Well, there was nothing wrong with his voice, he thought, leaping into the bath and soaping his soft, pink body all over with a loofah shaped like a fish. He could fill Covent Garden with it! “Wedded,” he shouted again, seizing the towel with a magnificent operatic gesture, and went on singing while he rubbed as though he had been Lohengrin tipped out by an unwary Swan and drying himself in the greatest haste before that tiresome Elsa came along along. . . .

Back in his bedroom, he pulled the blind up with a jerk, and standing upon the pale square of sunlight that lay upon the carpet like a sheet of cream blotting-paper, he began to do his exercises—deep breathing, bending forward and back, squatting like a frog and shooting out his legs—for if there was one thing he had a horror of it was of getting fat, and men in his profession had a dreadful tendency that way. However, there was no sign of it at present. He was, he decided, just right, just in good proportion. In fact, he could not help a thrill of satisfaction when he saw himself in the glass, dressed in a morning coat, dark grey trousers, grey socks and a black tie with a silver thread in it. Not that he was vain—he couldn’t stand vain men—no; the sight of himself gave him a thrill of purely artistic satisfaction. “Voilà tout!” said he, passing his hand over his sleek hair.

That little, easy French phrase blown so lightly from his lips, like a whiff of smoke, reminded him that someone had asked him again, the evening before, if he was English. People seemed to find it impossible to believe that he hadn’t some Southern blood.

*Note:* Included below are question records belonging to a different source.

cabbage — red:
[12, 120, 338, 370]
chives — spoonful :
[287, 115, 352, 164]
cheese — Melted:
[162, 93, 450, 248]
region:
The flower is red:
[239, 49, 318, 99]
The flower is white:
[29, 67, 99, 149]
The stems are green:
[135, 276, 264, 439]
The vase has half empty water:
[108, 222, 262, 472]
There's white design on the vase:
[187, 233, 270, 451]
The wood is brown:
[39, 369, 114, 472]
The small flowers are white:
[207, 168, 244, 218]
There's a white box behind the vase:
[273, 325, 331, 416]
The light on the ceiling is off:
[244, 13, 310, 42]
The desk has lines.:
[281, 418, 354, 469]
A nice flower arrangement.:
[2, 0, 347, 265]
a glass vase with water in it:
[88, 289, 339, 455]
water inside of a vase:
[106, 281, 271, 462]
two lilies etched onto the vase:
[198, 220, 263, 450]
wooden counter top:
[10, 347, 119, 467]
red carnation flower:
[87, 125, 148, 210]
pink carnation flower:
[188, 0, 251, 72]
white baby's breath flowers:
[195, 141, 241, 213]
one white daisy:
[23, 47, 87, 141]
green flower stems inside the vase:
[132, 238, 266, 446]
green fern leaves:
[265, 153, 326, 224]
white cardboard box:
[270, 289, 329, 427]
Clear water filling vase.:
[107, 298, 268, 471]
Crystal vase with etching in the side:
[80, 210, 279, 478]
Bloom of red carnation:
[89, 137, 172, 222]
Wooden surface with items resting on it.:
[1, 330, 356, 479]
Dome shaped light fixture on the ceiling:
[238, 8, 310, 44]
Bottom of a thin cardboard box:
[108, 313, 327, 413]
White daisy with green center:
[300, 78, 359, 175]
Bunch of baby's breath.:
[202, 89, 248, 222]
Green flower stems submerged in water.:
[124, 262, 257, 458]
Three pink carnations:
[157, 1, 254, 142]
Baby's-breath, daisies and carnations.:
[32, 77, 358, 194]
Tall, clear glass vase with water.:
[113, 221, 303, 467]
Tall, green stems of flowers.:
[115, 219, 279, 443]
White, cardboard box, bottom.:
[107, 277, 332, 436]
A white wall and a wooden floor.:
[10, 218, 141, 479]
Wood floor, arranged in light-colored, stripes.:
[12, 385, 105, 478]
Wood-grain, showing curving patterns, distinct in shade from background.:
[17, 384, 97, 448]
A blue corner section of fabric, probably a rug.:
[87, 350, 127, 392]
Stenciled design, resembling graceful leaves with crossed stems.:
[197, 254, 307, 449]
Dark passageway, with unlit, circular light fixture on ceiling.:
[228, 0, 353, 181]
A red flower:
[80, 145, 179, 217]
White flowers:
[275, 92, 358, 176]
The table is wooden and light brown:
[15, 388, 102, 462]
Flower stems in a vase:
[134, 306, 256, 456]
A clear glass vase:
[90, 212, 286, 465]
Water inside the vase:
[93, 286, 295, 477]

True, there was an emotional quality in his singing that had nothing of the John Bull in it. . . . The door-handle rattled and turned round and round. Adrian’s head popped through.

“Please, father, mother says breakfast is quite ready, please.”

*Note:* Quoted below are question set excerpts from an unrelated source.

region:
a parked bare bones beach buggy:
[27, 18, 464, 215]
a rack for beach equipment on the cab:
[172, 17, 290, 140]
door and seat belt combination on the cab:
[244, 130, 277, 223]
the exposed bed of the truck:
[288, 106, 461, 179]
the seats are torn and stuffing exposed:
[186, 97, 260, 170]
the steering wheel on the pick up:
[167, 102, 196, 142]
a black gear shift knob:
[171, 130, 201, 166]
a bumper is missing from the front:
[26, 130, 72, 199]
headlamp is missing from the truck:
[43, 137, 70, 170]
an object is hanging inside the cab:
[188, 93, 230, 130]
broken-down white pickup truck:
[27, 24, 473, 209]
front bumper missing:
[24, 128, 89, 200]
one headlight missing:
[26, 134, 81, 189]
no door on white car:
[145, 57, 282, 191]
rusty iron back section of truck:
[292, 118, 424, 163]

“Very well,” said Reginald. Then, just as Adrian disappeared: “Adrian!”

“Yes, father.”

“You haven’t said ‘good morning.’”

A few months ago Reginald had spent a week-end in a very aristocratic family, where the father received his little sons in the morning and shook hands with them. Reginald thought the practice charming, and introduced it immediately, but Adrian felt dreadfully silly at having to shake hands with his own father every morning. And why did his father always sort of sing to him instead of talk? . . .

In excellent temper, Reginald walked into the dining-room and sat down before a pile of letters, a copy of the Times, and a little covered dish. He glanced at the letters and then at his breakfast. There were two thin slices of bacon and one egg.

“Don’t you want any bacon?” he asked.